*What to produce*
Type out all the records word for word. Any pictures are to be left out.
***** Provided data *****
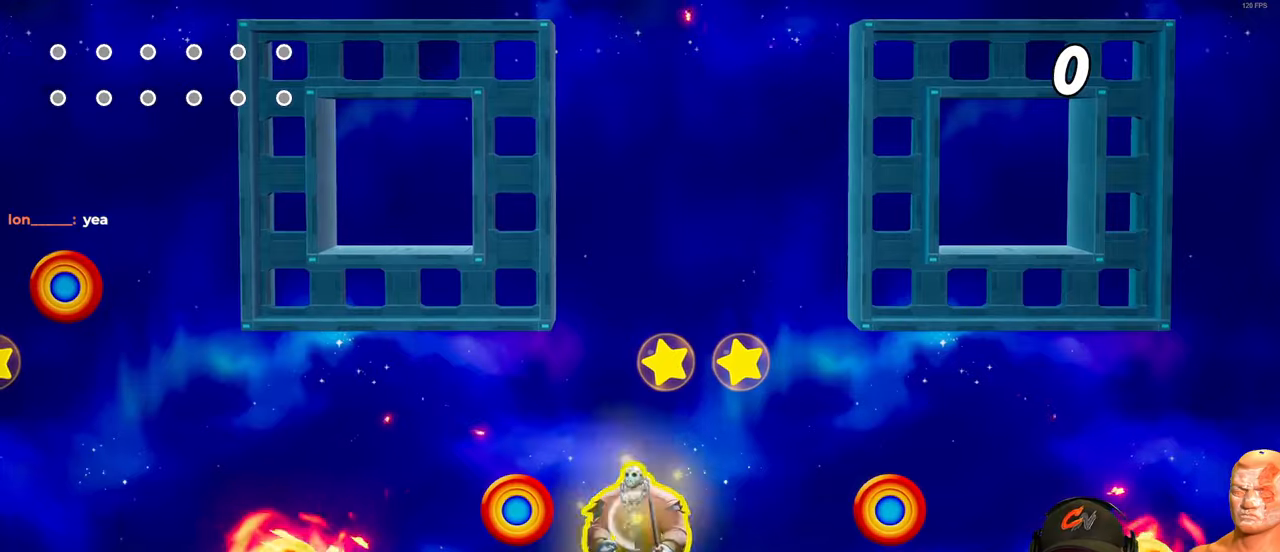
{"buttons": ["X"], "left_stick": "left", "right_stick": "center", "events": [[400, "left_stick", "left"], [500, "X", "down"]]}
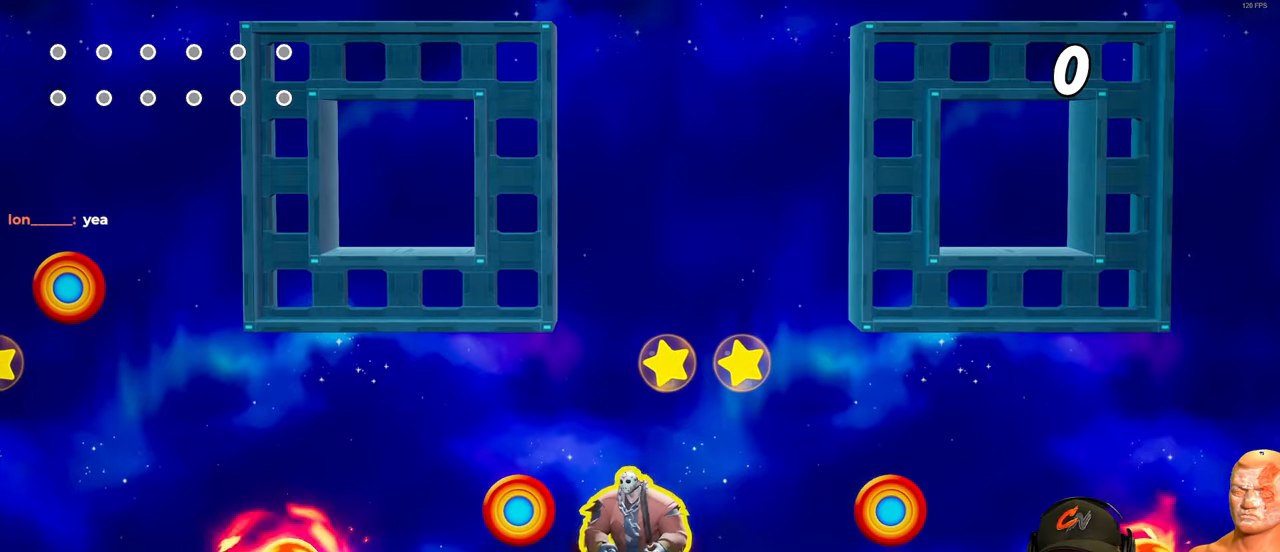
{"buttons": [], "left_stick": "left", "right_stick": "center", "events": [[84, "X", "up"], [184, "X", "down"], [417, "X", "up"]]}
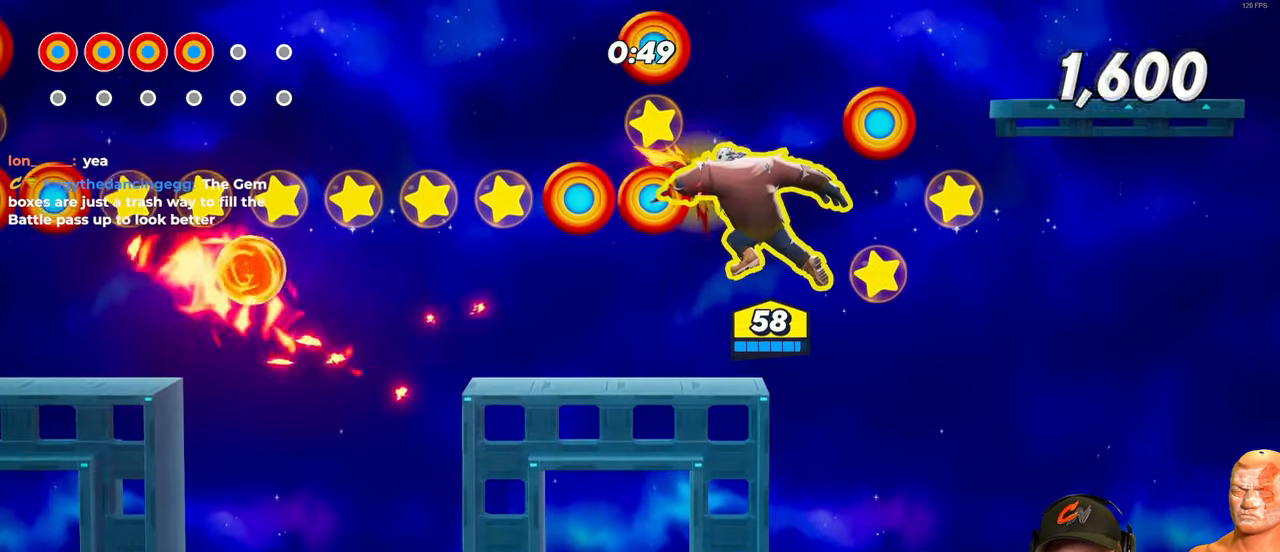
{"buttons": [], "left_stick": "up-left", "right_stick": "center", "events": [[450, "left_stick", "up-left"]]}
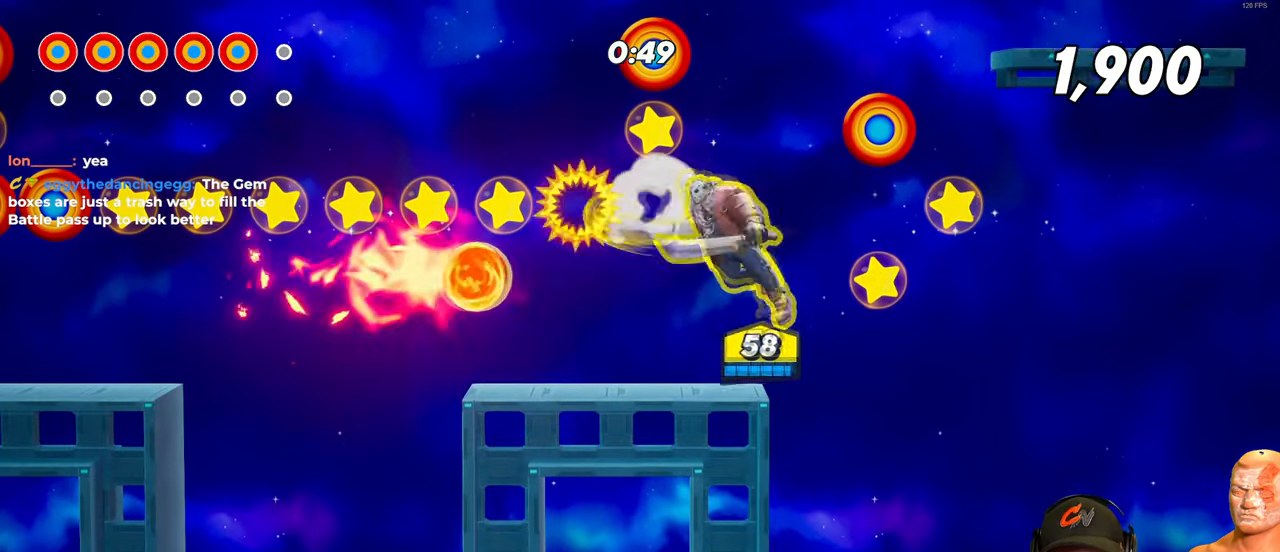
{"buttons": ["A"], "left_stick": "up-right", "right_stick": "center", "events": [[67, "left_stick", "center"], [150, "left_stick", "right"], [367, "left_stick", "up-right"], [401, "A", "down"]]}
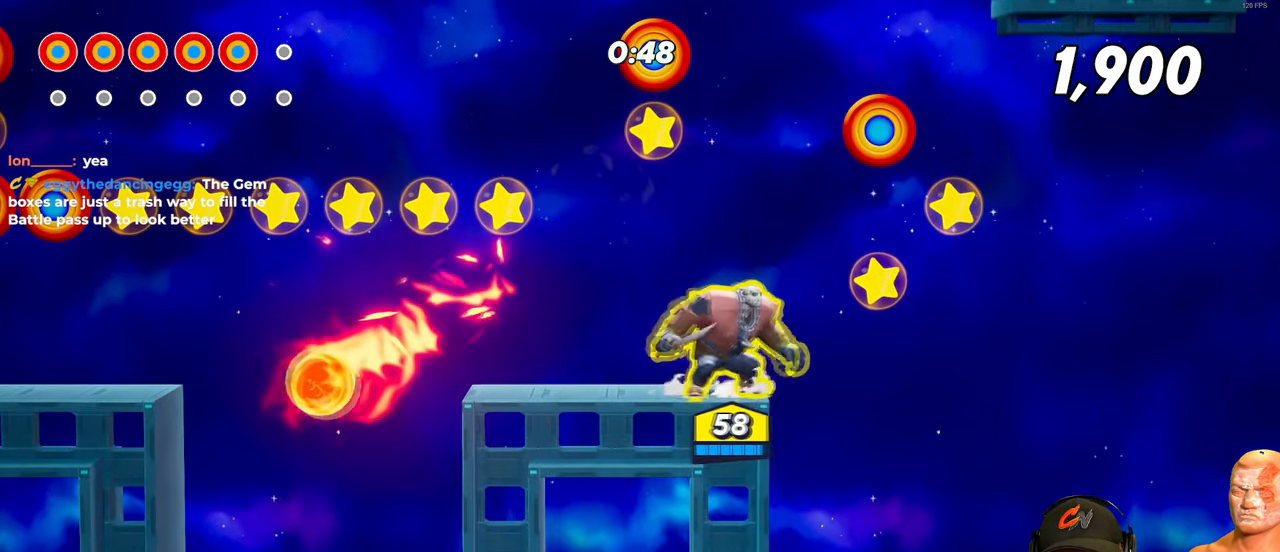
{"buttons": [], "left_stick": "left", "right_stick": "center", "events": [[16, "A", "up"], [83, "X", "down"], [133, "left_stick", "up"], [183, "X", "up"], [317, "left_stick", "up-left"], [500, "left_stick", "left"]]}
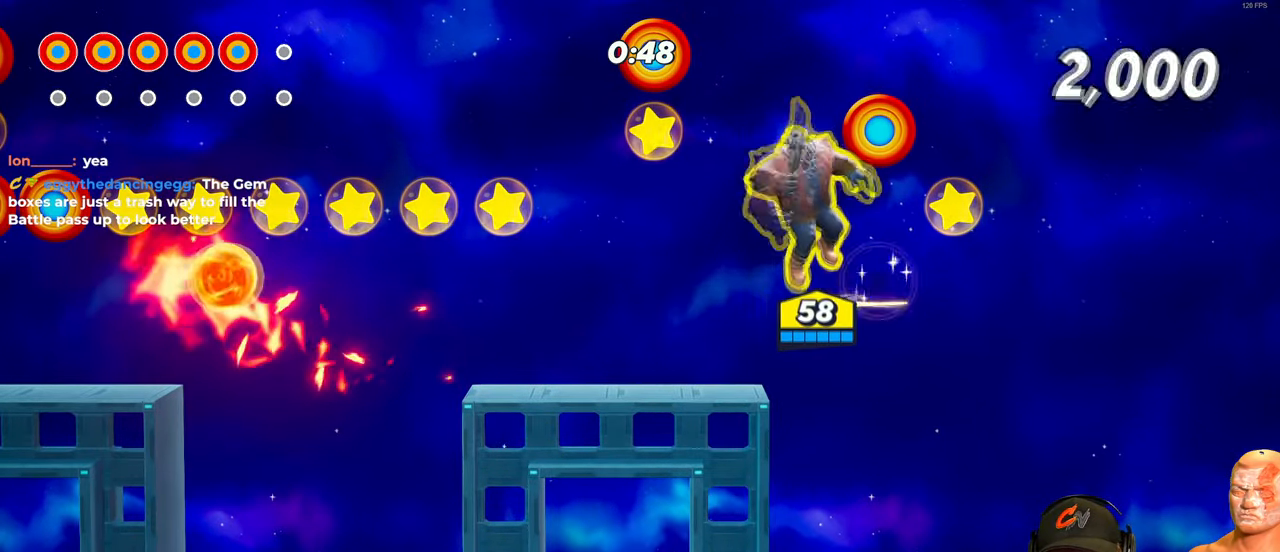
{"buttons": [], "left_stick": "left", "right_stick": "center", "events": [[200, "left_stick", "up-left"], [351, "left_stick", "left"]]}
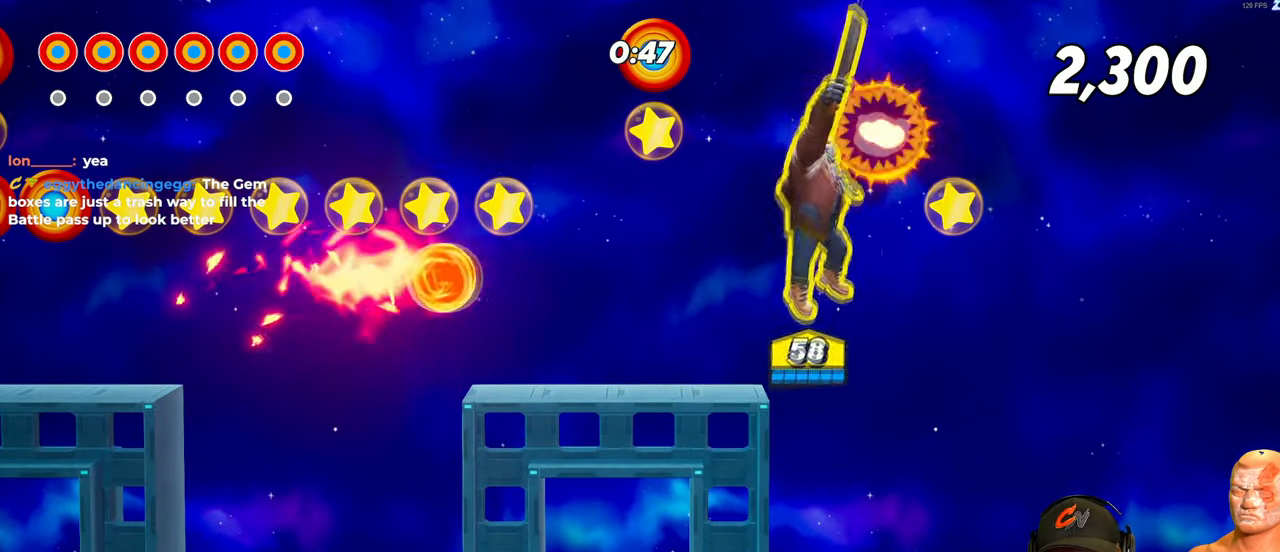
{"buttons": ["X"], "left_stick": "up-left", "right_stick": "center", "events": [[283, "left_stick", "up-left"], [300, "A", "down"], [434, "X", "down"], [450, "A", "up"]]}
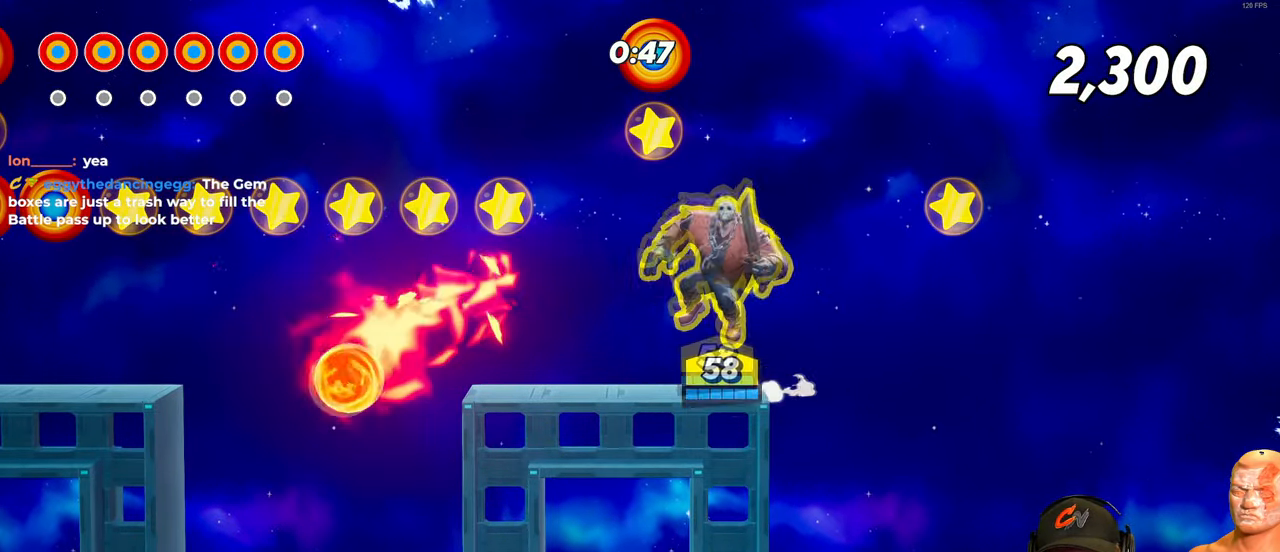
{"buttons": [], "left_stick": "down-right", "right_stick": "center", "events": [[67, "X", "up"], [84, "left_stick", "up"], [301, "left_stick", "right"], [467, "left_stick", "down-right"]]}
*****
*Expected answer*
{"buttons": ["X"], "left_stick": "left", "right_stick": "center", "events": [[400, "left_stick", "left"], [500, "X", "down"]]}
{"buttons": [], "left_stick": "left", "right_stick": "center", "events": [[84, "X", "up"], [184, "X", "down"], [417, "X", "up"]]}
{"buttons": [], "left_stick": "up-left", "right_stick": "center", "events": [[450, "left_stick", "up-left"]]}
{"buttons": ["A"], "left_stick": "up-right", "right_stick": "center", "events": [[67, "left_stick", "center"], [150, "left_stick", "right"], [367, "left_stick", "up-right"], [401, "A", "down"]]}
{"buttons": [], "left_stick": "left", "right_stick": "center", "events": [[16, "A", "up"], [83, "X", "down"], [133, "left_stick", "up"], [183, "X", "up"], [317, "left_stick", "up-left"], [500, "left_stick", "left"]]}
{"buttons": [], "left_stick": "left", "right_stick": "center", "events": [[200, "left_stick", "up-left"], [351, "left_stick", "left"]]}
{"buttons": ["X"], "left_stick": "up-left", "right_stick": "center", "events": [[283, "left_stick", "up-left"], [300, "A", "down"], [434, "X", "down"], [450, "A", "up"]]}
{"buttons": [], "left_stick": "down-right", "right_stick": "center", "events": [[67, "X", "up"], [84, "left_stick", "up"], [301, "left_stick", "right"], [467, "left_stick", "down-right"]]}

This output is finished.